* **GIVEN TEXT**
***

For those of you who haven’t read any of David Lodge’s novels, Humiliation is a game invented by his Brummidge professor Phillip Swallow when he was a postgraduate student, but debuted in the novel Changing Places, later in Swallow’s career.
It’s also a central example in Pierre Bayard’s How To Talk About Books You Haven’t Read, for reasons that should become apparent even if you haven’t read Bayard.
In Humiliation, players nominate a well-known book—usually one of those books that everyone is supposed to have read—that they themselves haven’t read, and receive a point for each participant who has read it.
(And, in fact, this post can’t fail: either we have a round of Humiliation, which will be good fun, or everyone ignores me, and then I’m humiliated, which means I don’t have to change the title of the post. Win-win situation!)
According to Pierre Bayard, “It is hard to imagine a more perfect encapsulation of the way our displays of culture in social settings, before the mirror of others, awakens unreasonable feelings of shame” (122).
But I don’t think this game should shame us: even Bayard mentions that such shame is “unreasonable,” because, of course, he argues that actually reading a book is less important than being aware of its place in the collective library.

***

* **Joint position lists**
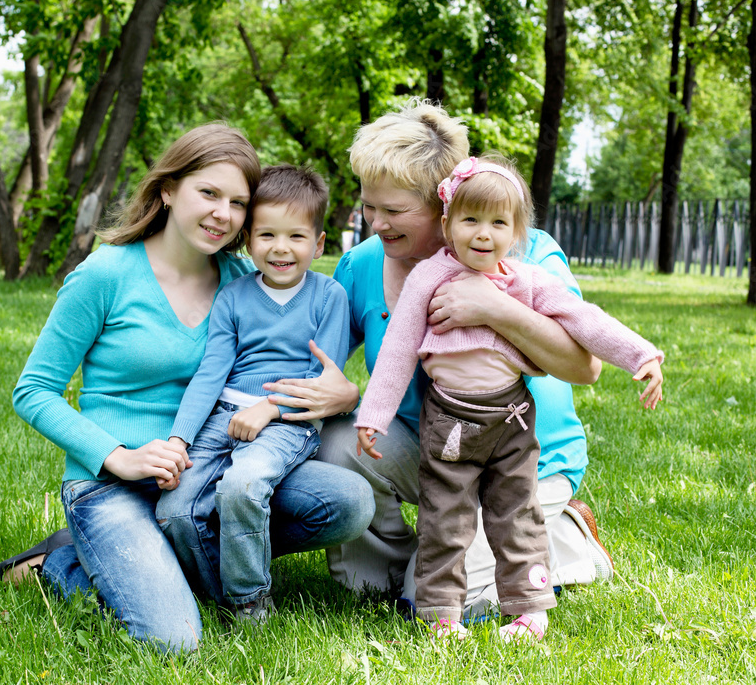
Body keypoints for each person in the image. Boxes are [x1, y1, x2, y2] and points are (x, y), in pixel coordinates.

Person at [0, 126, 374, 655]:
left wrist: (346, 397)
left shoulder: (242, 278)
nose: (223, 214)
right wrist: (119, 457)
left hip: (214, 466)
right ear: (168, 189)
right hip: (115, 484)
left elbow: (309, 365)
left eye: (238, 202)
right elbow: (33, 391)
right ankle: (58, 563)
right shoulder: (105, 274)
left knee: (346, 502)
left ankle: (168, 557)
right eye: (208, 193)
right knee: (173, 640)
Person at [258, 99, 613, 630]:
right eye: (369, 207)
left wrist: (495, 308)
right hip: (436, 451)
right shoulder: (364, 264)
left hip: (517, 460)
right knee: (338, 442)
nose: (376, 224)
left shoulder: (524, 251)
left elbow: (585, 368)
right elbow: (312, 355)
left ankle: (566, 536)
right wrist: (340, 393)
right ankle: (399, 566)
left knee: (457, 604)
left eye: (394, 211)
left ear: (442, 205)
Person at [354, 154, 664, 641]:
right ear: (447, 224)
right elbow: (398, 349)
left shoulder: (525, 279)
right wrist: (373, 414)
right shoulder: (428, 277)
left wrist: (641, 355)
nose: (483, 234)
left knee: (514, 513)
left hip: (512, 422)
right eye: (470, 221)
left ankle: (530, 607)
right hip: (450, 424)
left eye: (498, 223)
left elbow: (584, 320)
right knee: (444, 517)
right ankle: (440, 614)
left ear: (516, 231)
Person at [157, 165, 349, 624]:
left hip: (289, 421)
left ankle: (248, 604)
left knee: (241, 487)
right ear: (247, 240)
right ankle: (217, 593)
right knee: (175, 510)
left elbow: (322, 379)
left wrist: (269, 409)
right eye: (267, 235)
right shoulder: (233, 296)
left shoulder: (329, 296)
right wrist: (180, 440)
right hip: (223, 415)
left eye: (296, 236)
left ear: (319, 244)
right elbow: (211, 374)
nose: (281, 248)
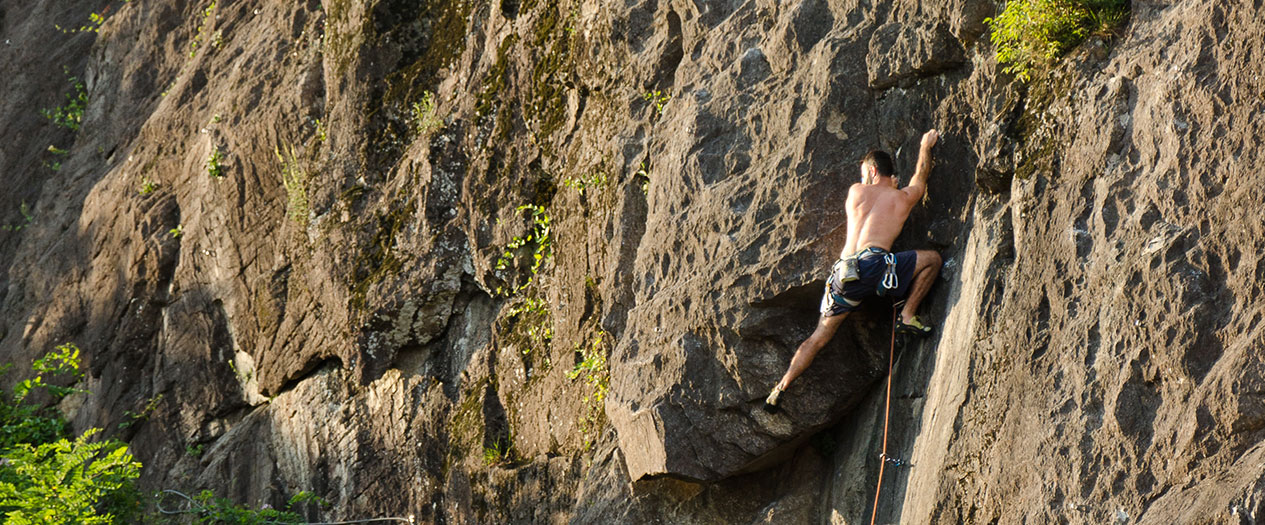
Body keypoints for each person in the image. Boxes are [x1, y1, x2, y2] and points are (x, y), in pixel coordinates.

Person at [765, 129, 944, 410]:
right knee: (932, 259)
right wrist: (925, 146)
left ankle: (781, 385)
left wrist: (885, 187)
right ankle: (907, 315)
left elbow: (873, 197)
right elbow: (920, 178)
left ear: (871, 171)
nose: (862, 178)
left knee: (819, 336)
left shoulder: (855, 192)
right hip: (874, 266)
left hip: (842, 276)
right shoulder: (901, 198)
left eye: (864, 173)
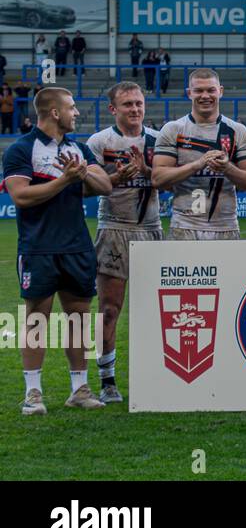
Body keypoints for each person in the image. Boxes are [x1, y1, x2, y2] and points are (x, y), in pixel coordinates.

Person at [3, 87, 113, 414]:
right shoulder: (21, 149)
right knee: (37, 319)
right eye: (72, 107)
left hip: (77, 245)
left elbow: (105, 186)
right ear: (54, 112)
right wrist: (66, 180)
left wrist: (83, 176)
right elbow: (21, 196)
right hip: (38, 246)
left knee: (78, 318)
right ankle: (33, 393)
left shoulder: (78, 149)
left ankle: (79, 388)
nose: (76, 113)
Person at [85, 81, 161, 403]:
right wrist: (116, 179)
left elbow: (174, 183)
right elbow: (84, 188)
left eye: (139, 103)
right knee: (109, 309)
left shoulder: (159, 139)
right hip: (114, 228)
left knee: (157, 311)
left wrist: (147, 171)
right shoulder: (99, 142)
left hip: (151, 229)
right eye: (128, 104)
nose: (135, 109)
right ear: (113, 109)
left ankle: (156, 376)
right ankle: (108, 381)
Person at [151, 69, 246, 241]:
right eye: (199, 91)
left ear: (220, 91)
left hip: (226, 227)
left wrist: (227, 168)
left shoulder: (238, 131)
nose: (205, 96)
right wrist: (196, 165)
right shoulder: (173, 129)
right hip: (184, 227)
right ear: (189, 93)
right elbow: (157, 179)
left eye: (211, 90)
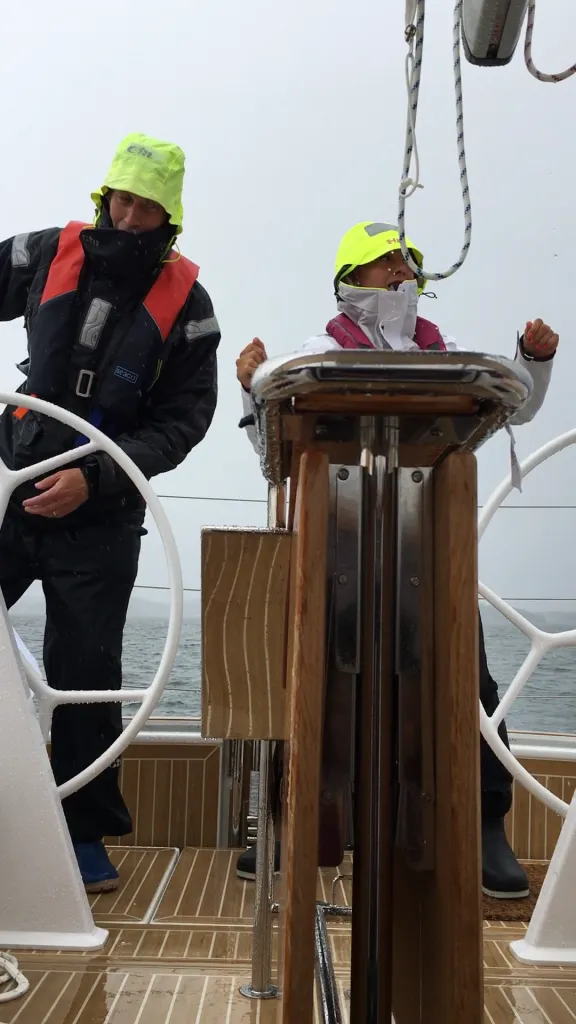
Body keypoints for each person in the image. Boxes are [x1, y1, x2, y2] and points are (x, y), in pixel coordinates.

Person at [235, 221, 559, 899]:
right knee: (310, 681)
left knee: (472, 687)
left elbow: (514, 411)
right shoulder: (316, 350)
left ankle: (483, 824)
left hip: (427, 550)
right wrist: (248, 386)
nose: (401, 271)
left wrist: (531, 365)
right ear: (353, 275)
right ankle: (289, 820)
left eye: (408, 262)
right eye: (386, 262)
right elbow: (273, 420)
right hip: (337, 549)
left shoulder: (450, 357)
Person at [0, 132, 219, 893]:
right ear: (105, 197)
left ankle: (82, 835)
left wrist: (95, 480)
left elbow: (186, 421)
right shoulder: (40, 252)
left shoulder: (189, 305)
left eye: (146, 205)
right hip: (12, 486)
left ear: (169, 215)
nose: (129, 216)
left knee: (86, 671)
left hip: (101, 513)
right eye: (121, 199)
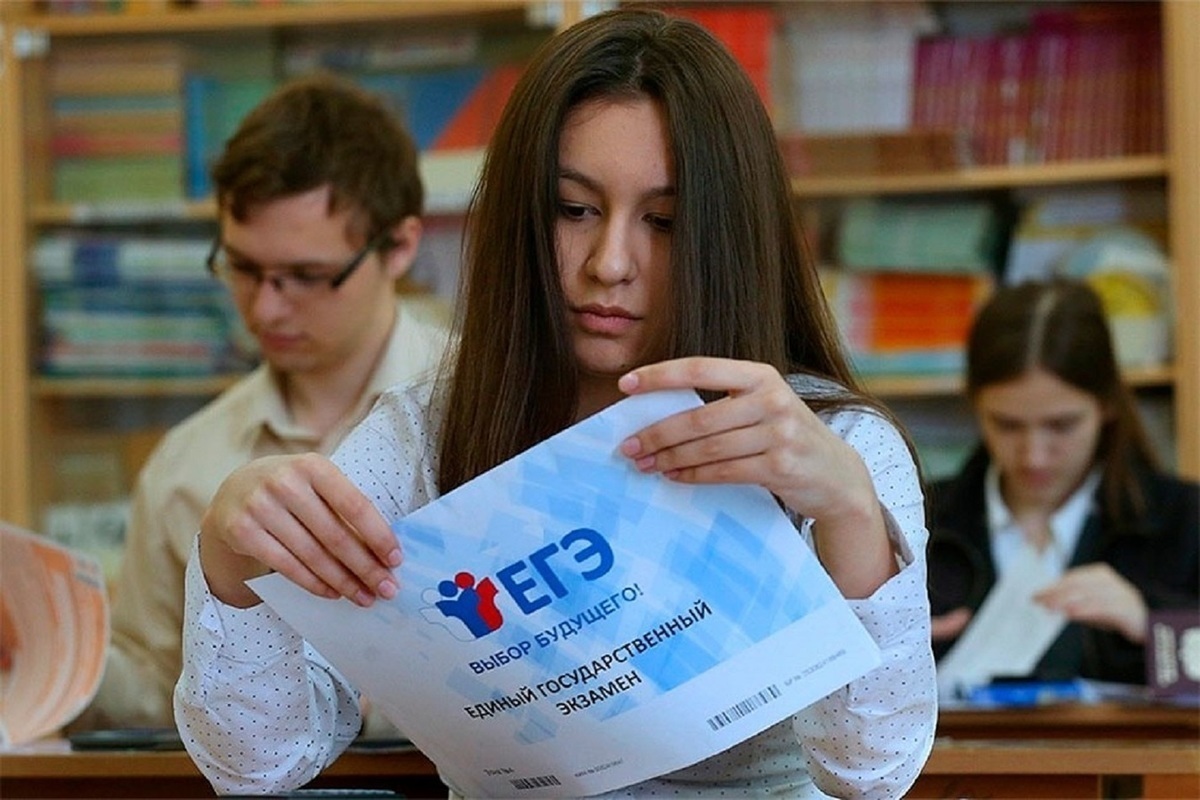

***

* **WORK INSTRUCTIONS**
(A) Translate this sentence from the post about the game Humiliation into Spanish: "In Humiliation, players nominate a well-known book—usually one of those books that everyone is supposed to have read—that they themselves haven't read, and receive a point for each participant who has read it."
(B) According to the post about the game Humiliation, in which novel did the game first appear?
(C) Pick up the post about the game Humiliation after its last sentence and write what comes next.

* **ANSWERS IN ORDER**
(A) En Humiliation, los jugadores nombran un libro muy conocido —normalmente uno de esos libros que se supone que todo el mundo ha leído— que ellos mismos no han leído, y reciben un punto por cada participante que sí lo ha leído.

(B) Changing Places.

(C)
(More accurately, I suppose, with Humiliation we are dealing with the third of Bayard’s three categories of libraries, the virtual library, or “the realm in which books are discussed, in either written or oral form, with other people” (125n): this is, he says, a “a mobile sector of every culture’s collective library and is located at the point of intersection of the various inner libraries of each participant in the discussion” (125n), where the inner library is “a subjective part of the collective library and includes the books that have left a deep impression on each subject” (73n). So, in this case we bring our awareness of the book’s position in the collective library to the virtual library.)
But I do admit to a certain feeling of uncertainty about this game—or, more accurately, about playing it on the blog.
But then, why? We can’t read everything, not matter how bibliophilic our instincts.
For example, look at the table of contents to Harold Bloom’s The Western Canon—just the TOC, not any of the actual text. He names in the TOC twenty-six authors: Shakespeare, Dante, Chaucer, Cervantes, Montaigne, Moliere, Milton, Samuel Johnson, Goethe, Wordsworth, Austen, Walt Whitman, Emily Dickinson, Dickens, George Eliot, Tolstoy, Ibsen, Freud, Marcel Proust, James Joyce, Virginia Woolf, Kafka, Borges, Neruda, Pessoa, and Samuel Beckett.
Of those twenty-six authors, I haven’t read any works by eleven of them, including two who, frankly, I hadn’t heard of before this point. (I’m not saying which authors I haven’t read, but feel free to guess.)
Another two authors I can’t remember reading works by, but can’t be sure that I haven’t.
And yet, I read a great deal and, it seems to me, rather widely. So am I humiliating myself by admitting to not having read certain books—or, at least, not having read them yet?
I’ve surely admitted to not having read books on the blog before. But the point of Humiliation is admitting to not reading books that, by certain rather nebulous standards, you should have read.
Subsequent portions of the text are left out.